If Americans were in need of that lesson, they got a crash course in the past few days, as we saw governments at all levels, in all countries, struggling to keep up with all the “considerations” surrounding the spread of the coronavirus. Some of these governments acquitted themselves admirably, others abominably. But the contrasts served as a case study in the importance of responsible governance and a rebuke to those who try to discredit the very idea of public service and accountability.

In Israel, where the number of COVID-19 cases rose to 324 by Tuesday, Prime Minister Benjamin Netanyahu has earned high marks for his words and actions. Even in the midst of an electoral crisis (or perhaps energized by his legal and political woes), Netanyahu has been firm and forthright in talking about the outbreak and the impact it could have on his small country. “I say ‘crisis’ but it must be understood that we are in the midst of a global pandemic,” Netanyahu said March 4, before the World Health Organization came to the same conclusion.

In response, his government launched strict containment measures as early as the last week of February. Public gatherings were strictly limited and schools were shut down. Actions that once seemed draconian — like a 14-day quarantine of people returning from abroad — now seem prescient.

President Donald Trump, by contrast, has been neither clear, decisive, nor empathetic. He took too long to acknowledge the true scope of the outbreak, seeming to be more concerned with how the crisis would reflect on him than how it would impact a population of over 300 million. His assurances flew in the face of what scientists understood at the time, and his own public appearances — including a disastrous Oval Office address that was riddled with inaccuracies and delivered robotically — neither helped nor reassured.
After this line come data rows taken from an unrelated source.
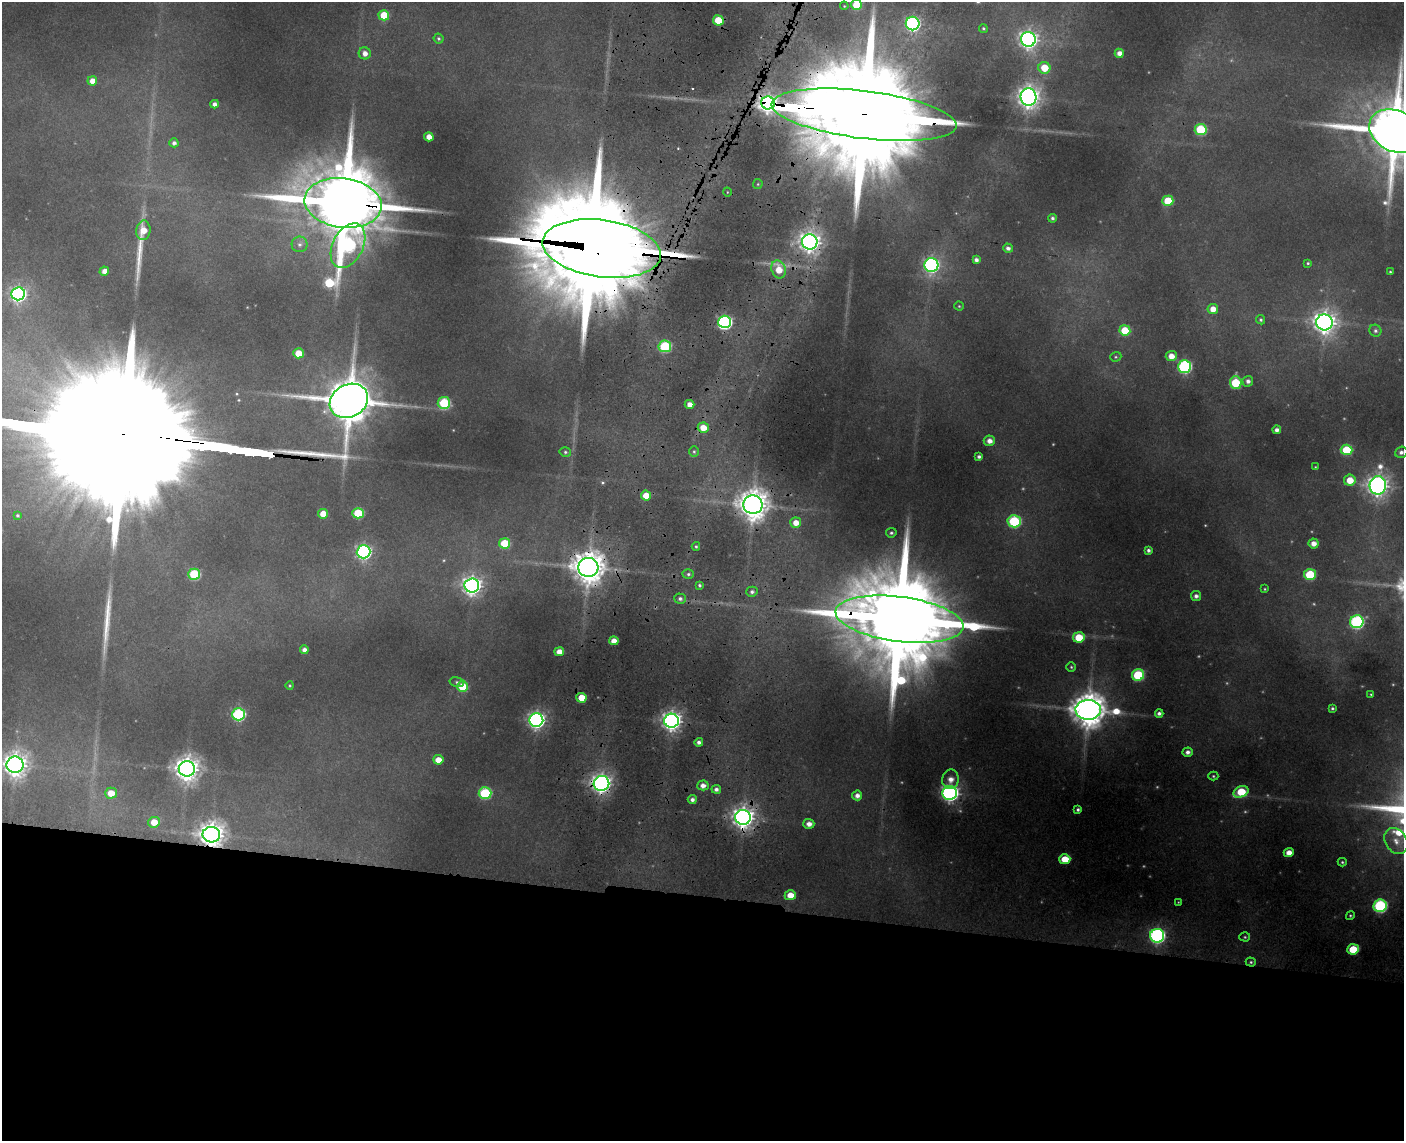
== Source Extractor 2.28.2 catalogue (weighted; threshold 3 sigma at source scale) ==
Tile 11 of 3 x 4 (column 2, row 4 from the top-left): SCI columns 1629-3030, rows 25-1163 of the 4769 x 4603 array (HDU 1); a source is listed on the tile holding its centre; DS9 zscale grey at full resolution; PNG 1406 x 1143 px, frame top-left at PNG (2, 2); each listed source drawn as its Kron ellipse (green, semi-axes under 4 px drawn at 4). Shown black and unused: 21% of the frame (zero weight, under 3 of 4 exposures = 6% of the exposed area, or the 3 px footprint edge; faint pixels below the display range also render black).
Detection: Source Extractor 2.28.2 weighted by HDU 2 'WHT'; one run over the whole footprint, this tile lists its part. Background 0.351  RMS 0.013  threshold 0.0593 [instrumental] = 3 sigma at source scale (4.5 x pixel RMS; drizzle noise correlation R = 1.50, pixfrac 1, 0.05/0.05 arcsec/px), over >= 5 px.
None of this should come as a great surprise, coming from a White House that regularly denigrates science, disparages global cooperation, and ridicules the very idea of federal government solutions to common problems. (When Trump urged governors to try to source their own ventilators, both Democrats and Republicans howled with frustration.)

By Monday night it appeared that the truth had gotten through the fog of spin, and the president acknowledged that COVID-19 won’t be licked until well into the summer. Now we hope this acknowledgement of reality is matched by a commitment to public health, smart policy, and reliance on real experts, not on polls or toadies, or the ups and downs of the stock market.

In a commentary this week on Shabbat 11a, Rabbi Avi Strausberg, the director of national learning initiatives at Hadar, offers this prayer: “In a modern democracy, it is my prayer that we elect leaders with the depth of heart needed to make decisions of real consequence, as they hold lives in their hands every day.”

For all of us looking for strong leadership in perilous times, let us all say, Amen.